All’inizio, sembrava che apporre le calorie sulle etichette dei cibi che si consumavano, potesse aiutare le persone a cambiare abitudini alimentari e i relativi consumi. Ma è stato effettivamente così?
Uno studio effettuato in Inghilterra, dall’Università di Cambridge, ha dimostrato che non è così. Cerchiamo di capire insieme.
Abitudini alimentari: cosa non funziona?
Non è semplice cambiare le abitudini alimentari di una persona e, ancora più difficile, lo è quando questa mangia, in prevalenza, nelle mense, siano esser quelle aziendali o scolastiche, a causa del lavoro che svolge e dei tempi ristretti che ha.
Molto spesso, si torna a casa soltanto per la cena e, alcune volte, neanche per quelle. Perciò, il metabolismo si adatta a ciò che riceve e, specie, alle sbagliate abitudini alimentari.
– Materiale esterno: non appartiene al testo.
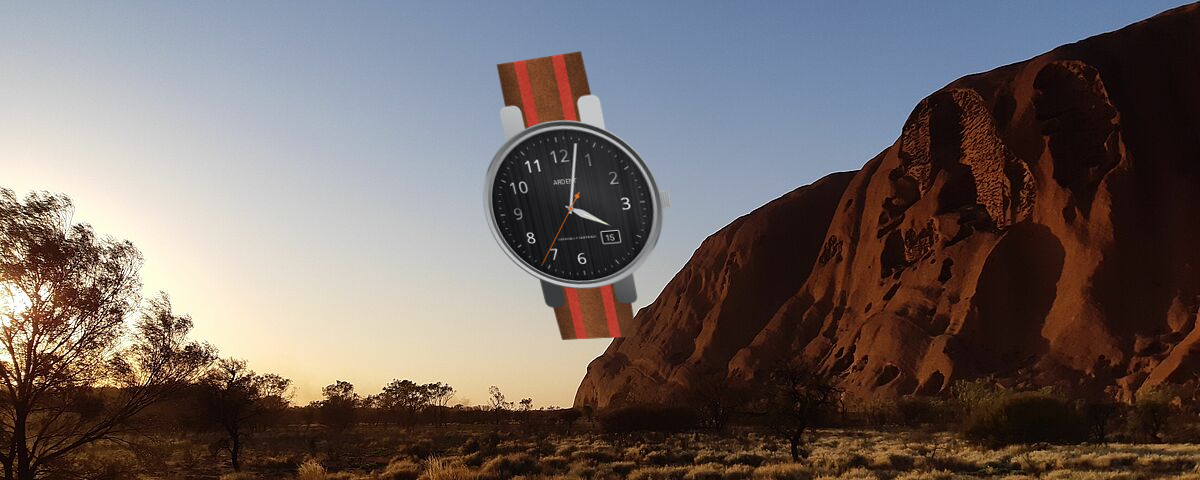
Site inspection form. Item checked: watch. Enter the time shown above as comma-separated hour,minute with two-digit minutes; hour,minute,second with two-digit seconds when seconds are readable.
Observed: 4,02,36
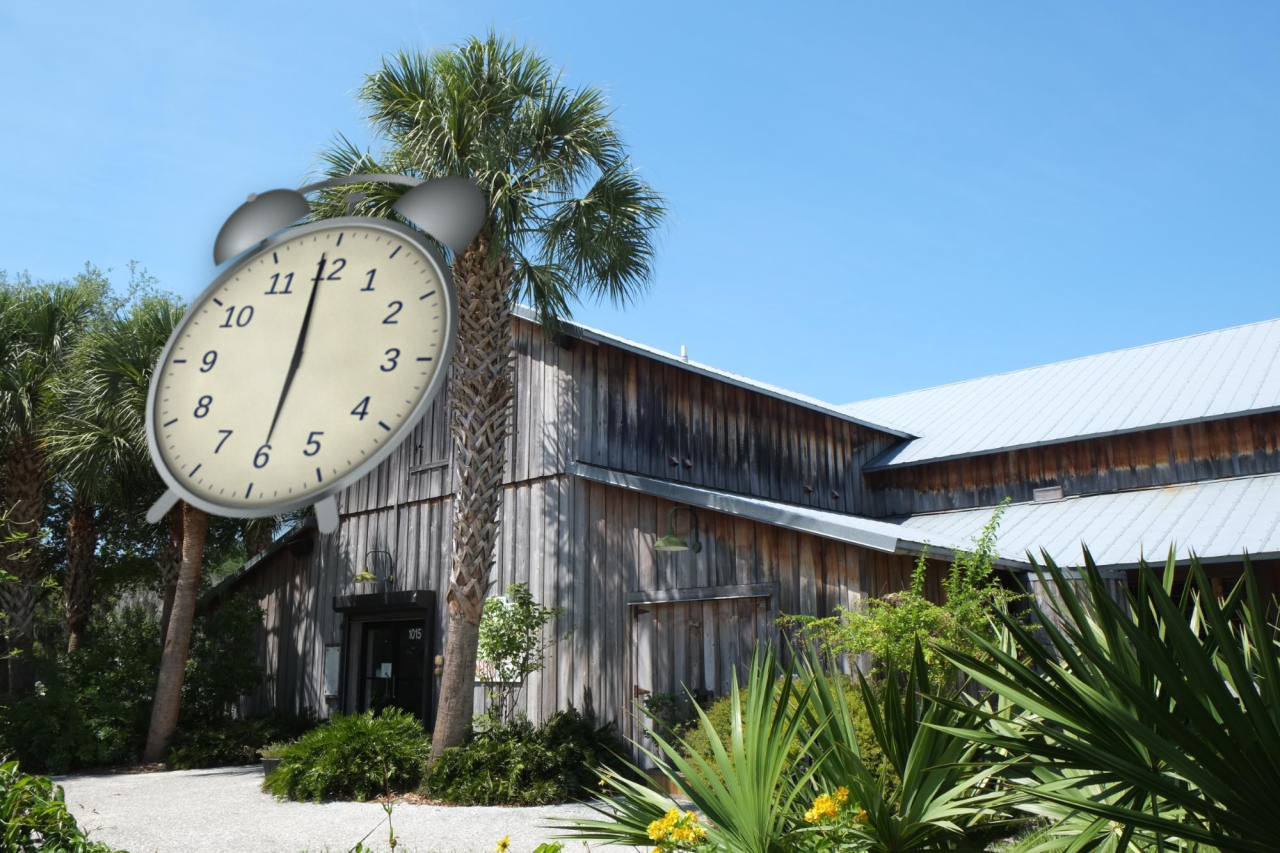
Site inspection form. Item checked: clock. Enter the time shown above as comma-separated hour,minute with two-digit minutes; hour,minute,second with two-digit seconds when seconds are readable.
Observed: 5,59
Questo non soltanto nel nostro paese, ma un po’ in tutto il mondo.
L’Università di Cambridge ha condotto uno studio – indagine in 10 mense aziendali del Regno Unito, osservando come, apponendo dei cartelli accanto ad ogni pietanza, con il numero di calorie presenti per porzione, cambiassero o meno le abitudini alimentari delle persone. E soprattutto, cercando di far capire loro, quanti minuti di attività fisica occorrono per smaltire, poi, quella determinata porzione di cibo.
Far sapere quante calorie ci sono in ciò che si mangia, aiuta a fa cambiare le abitudini alimentari? In realtà, era questo lo scopo dello studio effettuato, ma anche per aiutare le stesse persone che fruiscono delle mense a scegliere un’ampia varietà di cibi che siano, anche, salutari oltre che di sostegno alimentare vero e proprio.
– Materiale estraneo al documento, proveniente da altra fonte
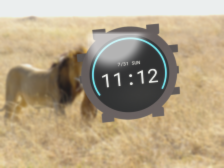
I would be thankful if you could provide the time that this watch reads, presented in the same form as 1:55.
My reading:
11:12
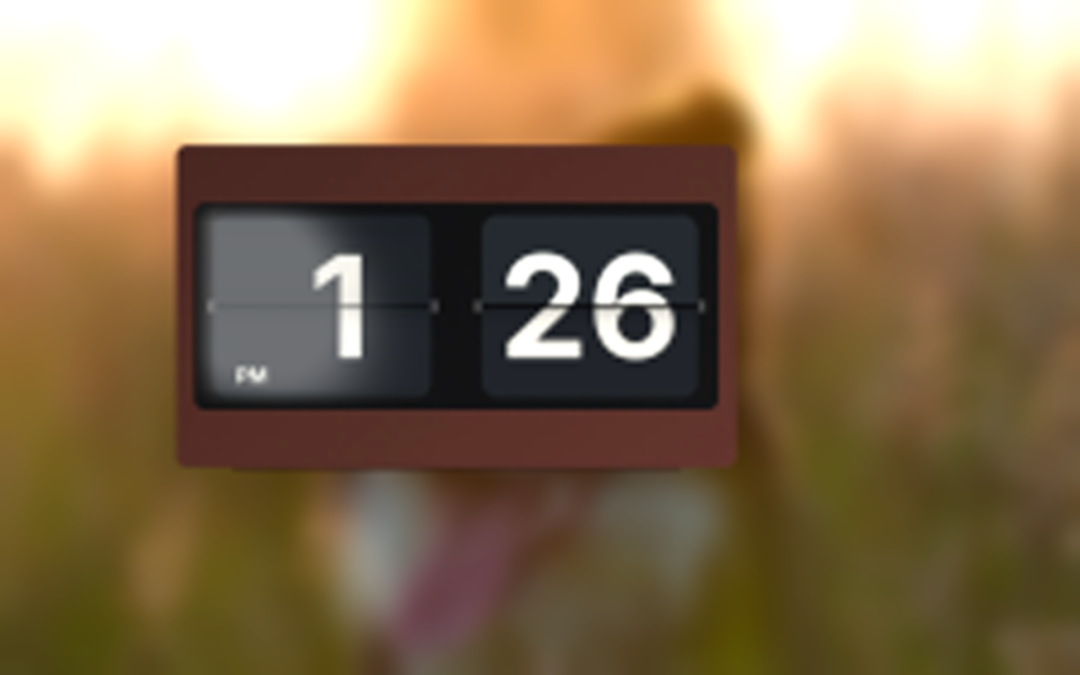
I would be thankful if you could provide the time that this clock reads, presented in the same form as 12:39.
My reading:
1:26
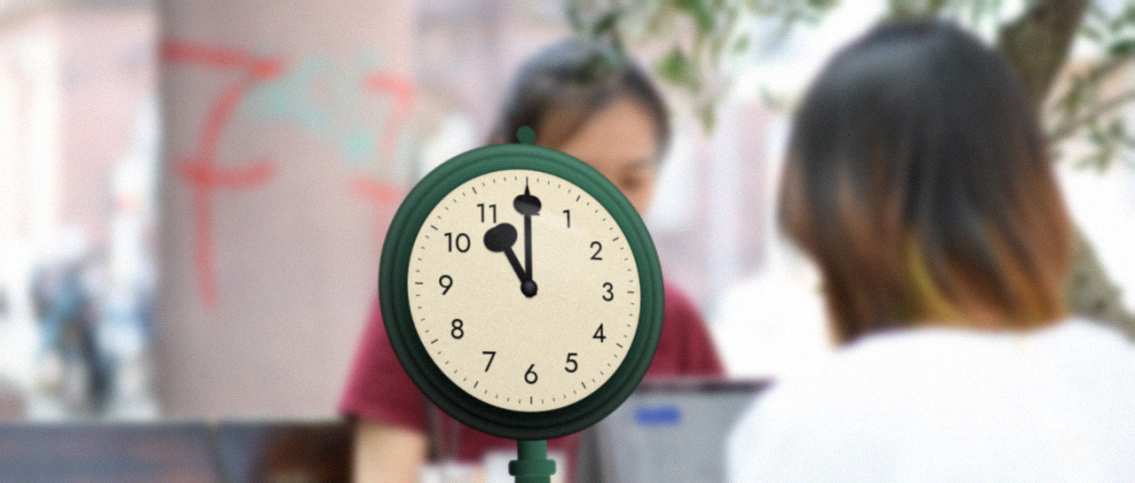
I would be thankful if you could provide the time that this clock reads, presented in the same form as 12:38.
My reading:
11:00
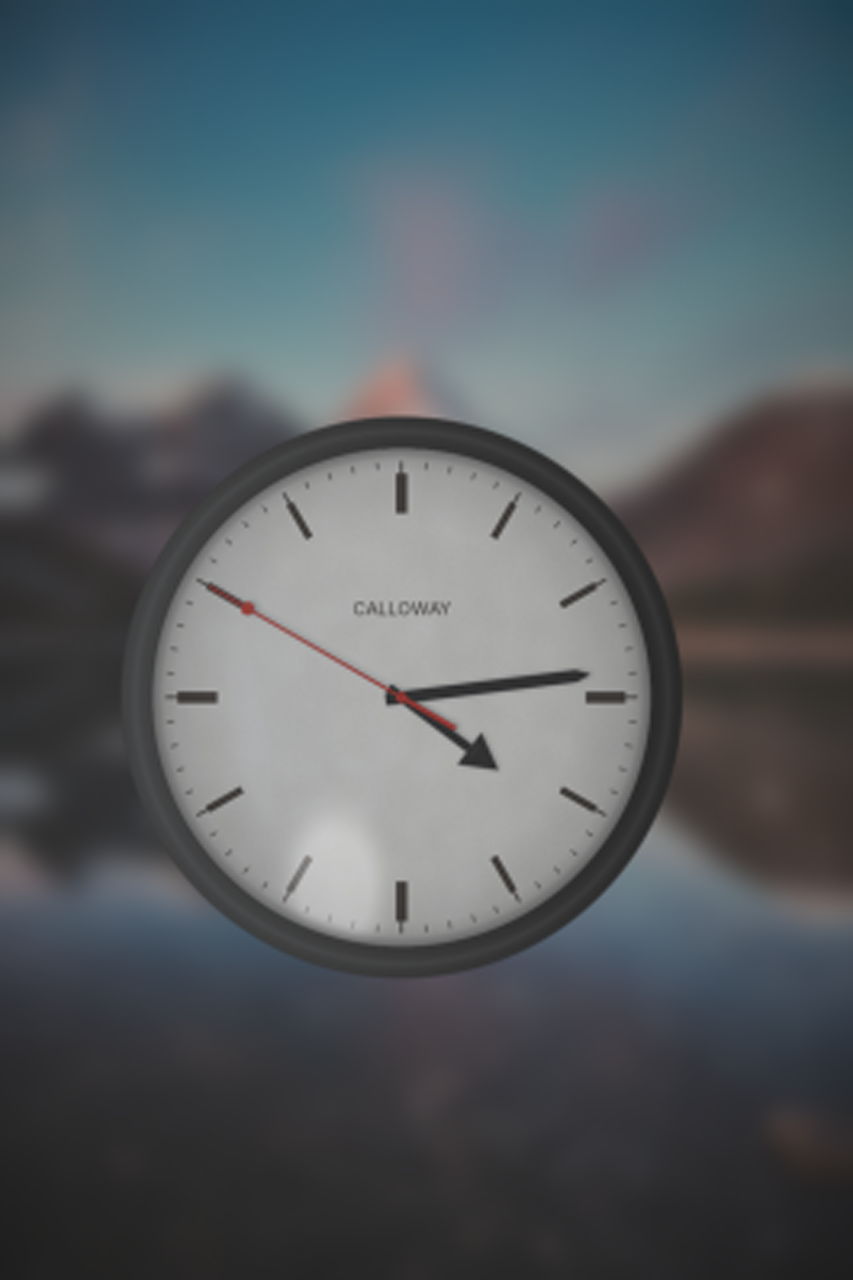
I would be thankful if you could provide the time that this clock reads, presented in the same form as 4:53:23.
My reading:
4:13:50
Etichettare i pasti con il numero di calorie presenti + i minuti di attività fisica che sarebbero serviti per smaltirli. Questo è ciò che i dipendenti di queste 10 mense selezionate dall’Università di Cambridge si sono trovati davanti. Perché scegliere proprio le mense? Stando allo studio, sono questi i luoghi dove vengono offerti i cibi con più opzioni caloriche, rispetto a ciò che si prepara e si mangia a casa.
Calorie ed etichette con attività fisica: in Inghilterra non bastano
Le aziende inglesi che hanno più di 250 dipendenti, dal mese di aprile, sono tenute, nelle mense, a segnalare le calorie accanto ai cibi che propongono: è questa una delle misure del Governo per combattere l’obesità dilagante nel Paese.
La scelta di aggiungere, anche, i minuti di attività fisica che servirebbero per smaltirli, si pensava, potesse giovare la maggior parte delle persone che li mangiano, a cambiare la loro alimentazione e, in parte, anche lo stile di vita.
Ma sono emerse delle differenze notevoli. In una mensa, da quando sono state apposte le nuove etichette, ha notato un calo medio di 161kcal per ogni pasto prelevato, mentre in un’altra mensa, invece, c’è stato un aumento dei 69kcal per ogni pasto prelevato.
Gli studiosi affermano che potrebbero esserci stati anche altri fattori che hanno scatenato questa variazione e un non raggiungimento dell’obiettivo. E che mostrare i minuti di attività fisica che servono per smaltire le calorie di ciò che si mangia, non ha 8se non in minima parte) influenzato le scelte dei dipendenti.
Lo scopo era quello di orientare la popolazione verso un’alimentazione più sana poiché, basti pensare, che solo in Inghilterra, circa il 63% degli adulti è in sovrappeso. E lo è anche 1 bambino su 3 che esce dalla scuola primaria.